- Directions for this task
Reproduce the records below exactly, but only between the lines holding "لا تفوت فرصة التسجيل! آخر" and "رئيس اتحاد طنجة هذه هي", inclusive.

- Data provided
>>>

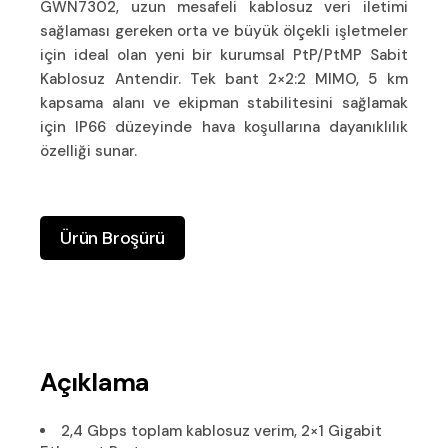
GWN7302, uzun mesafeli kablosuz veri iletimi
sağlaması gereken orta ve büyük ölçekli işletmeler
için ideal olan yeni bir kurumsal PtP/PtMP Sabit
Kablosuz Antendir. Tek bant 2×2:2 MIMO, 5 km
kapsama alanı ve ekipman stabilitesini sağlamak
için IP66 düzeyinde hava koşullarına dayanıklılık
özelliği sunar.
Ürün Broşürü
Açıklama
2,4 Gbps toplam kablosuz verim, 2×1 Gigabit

<<<
>>>

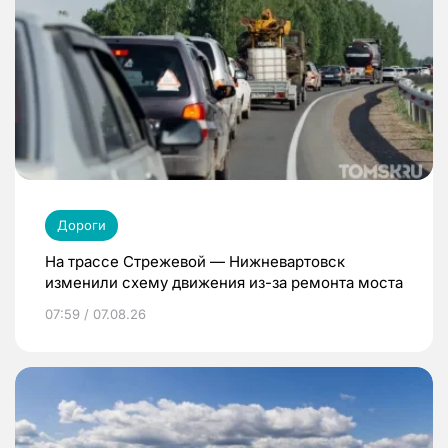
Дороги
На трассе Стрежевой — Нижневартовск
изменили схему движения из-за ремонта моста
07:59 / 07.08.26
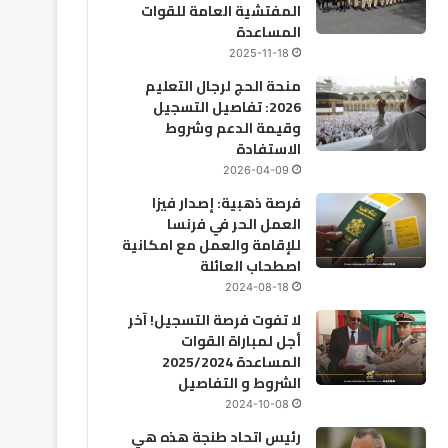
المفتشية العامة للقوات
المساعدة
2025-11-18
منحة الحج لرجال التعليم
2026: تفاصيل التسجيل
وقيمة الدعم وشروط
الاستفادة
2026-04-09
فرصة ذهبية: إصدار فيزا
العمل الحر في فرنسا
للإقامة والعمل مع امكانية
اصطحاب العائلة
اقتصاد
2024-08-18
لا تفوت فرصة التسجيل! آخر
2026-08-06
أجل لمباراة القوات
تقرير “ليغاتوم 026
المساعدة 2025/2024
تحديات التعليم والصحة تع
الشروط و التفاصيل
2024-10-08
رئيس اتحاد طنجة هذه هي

<<<

- Written solution
لا تفوت فرصة التسجيل! آخر
2026-08-06
أجل لمباراة القوات
تقرير “ليغاتوم 026
المساعدة 2025/2024
تحديات التعليم والصحة تع
الشروط و التفاصيل
2024-10-08
رئيس اتحاد طنجة هذه هي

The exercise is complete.